What started as a sense of unease about the extent to which care homes are getting the Government help they need is turning rapidly to anger and real alarm. Some 400,000 older people live in care homes in this country and the vast majority are vulnerable by any definition; most have dementia or other forms of cognitive decline, often in combination with serious long term physical health problems like diabetes and heart disease.
Even before the coronavirus crisis hit there were big worries about financial resilience and the capacity to deliver consistently good care across the care home sector. Although care homes are by no means all the same some problems are common to most: difficulty in recruiting and retaining enough good, trained staff being near or at the top of the list, leading to under-staffing and over reliance on expensive agency workers. For those care homes that take any State funded clients there have also been big and growing problems making ends meet while delivering decent quality, since the State is an exceptionally mean paymaster, in apparent denial about just how much this costs.
Meanwhile, we have somehow got ourselves into a position in which care homes are operated for the most part by many small private providers on the one hand, and a number of corporate chains on the other, with the owners of the latter often based abroad and involved in complex financial arrangements, as a result of which it can be hard to see where accountability lies and what priority is really being placed on delivering good care to a highly vulnerable group as opposed to turning a buck.
From bad to worse
Then coronavirus arrived. Given how unwell most care home residents already are and the fact they are clustered together, plus the deficits in the care home workforce, it was always going to be very important to make sure everything reasonable was done and done quickly to help care homes keep the virus out and, if and when it got in, fight it effectively so it infected as few older people and staff as possible.
However, a month or so into this crisis now it is becoming apparent that many care home are struggling: in particular, they can’t get enough Personal Protective Equipment (PPE) to keep staff and residents safe and they can’t get tests to see who has got the virus and who hasn’t. In some cases it seems they are being told that it is their job to provide end of life care for residents who are sadly dying from the virus, without enough back up support from GP and community based palliative care services, and without the possibility of these older people being admitted to hospital.
Where are the funds?
In addition, while local authorities have been given extra funding from central Government to support social care, some care home providers are complaining they are yet to pass it onto them, while meanwhile their costs are rising due to an increased reliance on agency staff due to significant numbers of their usual staff being off sick or self-isolating, plus the rise in the national minimum wage.
That’s not the end of it though: tragically, the need to protect residents led to a ban on families visiting, though recently rescinded in exceptional circumstances such as when someone is dying: however, without there being enough PPE it is hard to see how this can really work. And finally, although it is quite clear that the virus has affected significant numbers of care homes and some residents are sadly dying, we do not know how many because official figures are not being collected.
A let down
In short, it’s a mess and one that means care home residents, their families and staff are all being badly let down. It would not be an exaggeration that some are paying with their lives. Why has this tragedy come about? Probably in part because there is simply not enough PPE and testing period, and what there is has gone to the NHS first, understandably. An additional problem is that the care home sector is so fragmented that delivering any kind of national response is very hard.

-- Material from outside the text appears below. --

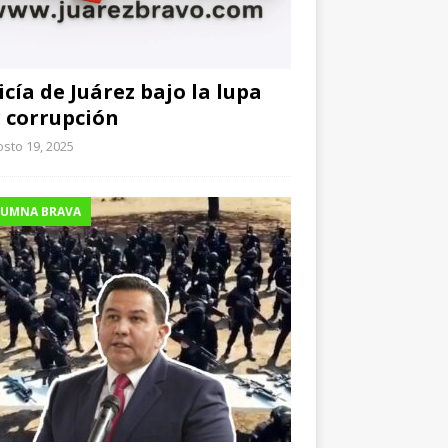
icía de Juárez bajo la lupa
 corrupción
sto 19, 2025
UMNA BRAVA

In addition, there was seemingly a degree of hesitation over the question of what responsibility the Government actually bears for this sector, given that it is largely privately rather than State owned. Tragically, it seems all too easy for the care home sector to fall between two stools: neither genuinely in the community on the one hand, nor in the NHS on the other. This is not a new problem: for many years for example, some care homes have found it hard to get good GP support for their residents, despite the latter’s obvious vulnerability – something the NHS was in the process of addressing when the virus hit through its ‘Enhanced Care in Care Homes’ initiative. The fact this was even needed though shows up the strategic problem, which is, at heart, attitudinal as well as structural.
Care homes need support
In the short term it is imperative that the Governments acts now to give care homes the practical – testing and PPE – support they and their staff and residents are entitled to expect. In some cases it may be appropriate for residents to stay where they are without being admitted in hospital but this should not be a blanket decision, nor should care homes be left to manage without proper GP and community health service support. Action is needed to ensure the money that is supposed to support care homes actually does reach the front line – and more of it may be needed too. And a system is required to count the numbers who are sadly dying in care homes, to demonstrate they really do matter and to aid planning both now and in future.

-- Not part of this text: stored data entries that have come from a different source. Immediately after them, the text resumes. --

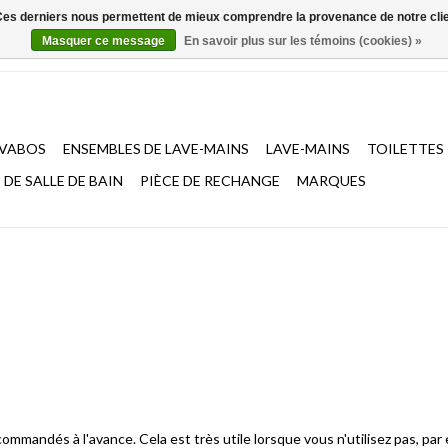
. Ces derniers nous permettent de mieux comprendre la provenance de notre clientè
Masquer ce message
En savoir plus sur les témoins (cookies) »
AVABOS
ENSEMBLES DE LAVE-MAINS
LAVE-MAINS
TOILETTES
DE SALLE DE BAIN
PIÈCE DE RECHANGE
MARQUES
ommandés à l'avance. Cela est très utile lorsque vous n'utilisez pas, par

Longer term the clear implication is that never again can we leave vulnerable older people, and the workers caring for them, so exposed as they have been to coronavirus. The care home sector – social care more generally – is too fragmented for what is in reality an essential public service on which hundreds of thousands of people depend. The State’s responsibility must be made clear and this and future governments must accept it – but that’s for tomorrow. Today is first and foremost about saving lives.